Article III of the Constitution provides that criminal trials “shall be by Jury,” but it contains no similar provision protecting the right to jury in civil cases. At the time, some anti-Federalists were attacking the Constitution because of its silence on the matter. They worried that such silence meant that jury trials would be abolished in civil cases. Hamilton finds this argument to be a bit ridiculous. “Every man of discernment,” he wrote, “must at once perceive the wide difference between SILENCE and ABOLITION. . . . The rules of legal interpretation are rules of COMMON SENSE.”
Is it “consistent with common-sense,” he asks, “to suppose that a provision obliging the legislative power to commit the trial of criminal causes to juries, is a privation of its right to authorize or permit that mode of trial in other cases? Is it natural to suppose, that a command to do one thing is a prohibition to the doing of another, which there was a previous power to do, and which is not incompatible with the thing commanded to be done?”
Congress has the power to constitute courts; thus, it follows that Congress is at liberty to rely on juries in civil trials.
In any event, Hamilton notes, the federal judicial authority is limited, extending only to certain cases, just as the legislative power is limited. (Hmm. Maybe we should remind our Congress and courts. They seem to have forgotten.) In many cases, the right to trial by jury will remain “precisely in the same situation in which it is placed by the State constitutions, and will be in no degree altered or influenced by the adoption of the [Constitution].”
Hamilton acknowledges that the right to trial by jury is essential to liberty in criminal cases, but he is less certain about the need for it in civil cases. He specifically addresses the issue of taxation in this context. A right to a jury trial will not influence legislators’ decisions about “the AMOUNT of taxes to be laid, to the OBJECTS upon which they are to be imposed, or to the RULE by which they are to be apportioned.” (This is the civil side.) It could, however, influence the conduct of those collecting the revenue. (This is the criminal side.)
The best argument for jury trials in a civil case is that it provides “security against corruption.” It is harder to tamper with a jury than with a “standing body of magistrates.” However, Hamilton notes the difficulty of fixing a constitutional provision for jury trials. To illustrate his point, he speaks (at great length!) about the wide variety of provisions on this matter, then existing within the states. And he discusses some policy reasons why you might or might not want to have jury trials in various situations.

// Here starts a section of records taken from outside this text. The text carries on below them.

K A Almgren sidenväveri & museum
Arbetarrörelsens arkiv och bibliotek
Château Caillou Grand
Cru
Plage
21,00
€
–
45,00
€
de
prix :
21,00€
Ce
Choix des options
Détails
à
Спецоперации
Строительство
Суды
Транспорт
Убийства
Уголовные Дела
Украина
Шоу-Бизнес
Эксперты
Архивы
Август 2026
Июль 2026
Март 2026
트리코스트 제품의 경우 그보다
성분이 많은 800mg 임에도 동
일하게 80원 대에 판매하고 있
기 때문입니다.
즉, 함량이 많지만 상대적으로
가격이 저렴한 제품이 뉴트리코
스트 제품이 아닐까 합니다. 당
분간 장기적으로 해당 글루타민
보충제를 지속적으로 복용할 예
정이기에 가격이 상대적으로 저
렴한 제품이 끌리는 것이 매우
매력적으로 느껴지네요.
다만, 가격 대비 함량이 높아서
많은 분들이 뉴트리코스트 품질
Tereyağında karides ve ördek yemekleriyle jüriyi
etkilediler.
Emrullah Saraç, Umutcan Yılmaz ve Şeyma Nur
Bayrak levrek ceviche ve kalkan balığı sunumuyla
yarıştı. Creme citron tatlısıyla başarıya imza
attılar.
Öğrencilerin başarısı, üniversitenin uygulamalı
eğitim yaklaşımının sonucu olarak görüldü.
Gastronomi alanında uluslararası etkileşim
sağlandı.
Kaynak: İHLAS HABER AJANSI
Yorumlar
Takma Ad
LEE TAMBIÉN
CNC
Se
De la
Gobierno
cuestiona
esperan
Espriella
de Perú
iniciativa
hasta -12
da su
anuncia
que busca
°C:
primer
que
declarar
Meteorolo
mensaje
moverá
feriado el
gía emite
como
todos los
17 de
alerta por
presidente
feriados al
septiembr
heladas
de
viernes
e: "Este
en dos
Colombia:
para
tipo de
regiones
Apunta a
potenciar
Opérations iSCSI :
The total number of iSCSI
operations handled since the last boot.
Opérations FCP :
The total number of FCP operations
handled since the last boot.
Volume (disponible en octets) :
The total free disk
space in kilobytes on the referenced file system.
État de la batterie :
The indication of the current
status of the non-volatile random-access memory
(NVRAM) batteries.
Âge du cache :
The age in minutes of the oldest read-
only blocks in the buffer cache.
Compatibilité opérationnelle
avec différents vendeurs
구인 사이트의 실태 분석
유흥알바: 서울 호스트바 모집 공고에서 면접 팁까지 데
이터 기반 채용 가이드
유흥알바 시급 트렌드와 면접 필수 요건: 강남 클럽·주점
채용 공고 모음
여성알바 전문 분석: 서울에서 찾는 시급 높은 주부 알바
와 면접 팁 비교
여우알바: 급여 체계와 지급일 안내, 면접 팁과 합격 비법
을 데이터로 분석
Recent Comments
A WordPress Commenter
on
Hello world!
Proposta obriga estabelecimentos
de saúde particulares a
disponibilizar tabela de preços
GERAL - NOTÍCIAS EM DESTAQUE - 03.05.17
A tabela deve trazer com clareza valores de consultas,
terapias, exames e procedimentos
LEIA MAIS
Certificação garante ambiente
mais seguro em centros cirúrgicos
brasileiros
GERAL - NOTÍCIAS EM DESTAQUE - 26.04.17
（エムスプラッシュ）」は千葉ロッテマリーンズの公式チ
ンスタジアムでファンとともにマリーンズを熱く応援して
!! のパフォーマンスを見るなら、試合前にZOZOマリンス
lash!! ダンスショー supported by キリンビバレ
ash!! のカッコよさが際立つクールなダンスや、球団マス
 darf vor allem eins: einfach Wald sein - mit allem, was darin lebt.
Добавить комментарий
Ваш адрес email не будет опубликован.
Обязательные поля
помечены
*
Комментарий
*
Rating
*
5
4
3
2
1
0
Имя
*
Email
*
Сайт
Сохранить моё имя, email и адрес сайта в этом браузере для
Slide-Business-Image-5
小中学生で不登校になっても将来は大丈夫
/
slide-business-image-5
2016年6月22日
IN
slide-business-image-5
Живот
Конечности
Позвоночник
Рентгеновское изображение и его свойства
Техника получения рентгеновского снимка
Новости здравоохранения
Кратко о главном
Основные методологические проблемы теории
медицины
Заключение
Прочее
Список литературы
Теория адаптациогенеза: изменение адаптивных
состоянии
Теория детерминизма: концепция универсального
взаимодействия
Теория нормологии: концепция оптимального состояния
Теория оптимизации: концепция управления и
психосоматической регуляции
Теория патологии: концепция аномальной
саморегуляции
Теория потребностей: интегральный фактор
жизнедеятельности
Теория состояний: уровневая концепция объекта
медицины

“In short,” he concludes, “the more it is considered the more arduous will appear the task of fashioning a provision in such a form as not to express too little to answer the purpose, or too much to be advisable; or which might not have opened other sources of opposition to the great and essential object of introducing a firm national government.”
Logistical note for those who care:
As I noted in the last essay, Federalists 78 through 85 all appeared for the first time in a bound volume published on May 28. I can’t post 8 summaries of the last 8 Federalist Papers all on May 28, so I am going to do one a week from now until then. More information on these publication logistics is available on my Federalist No. 77 summary (posted April 2).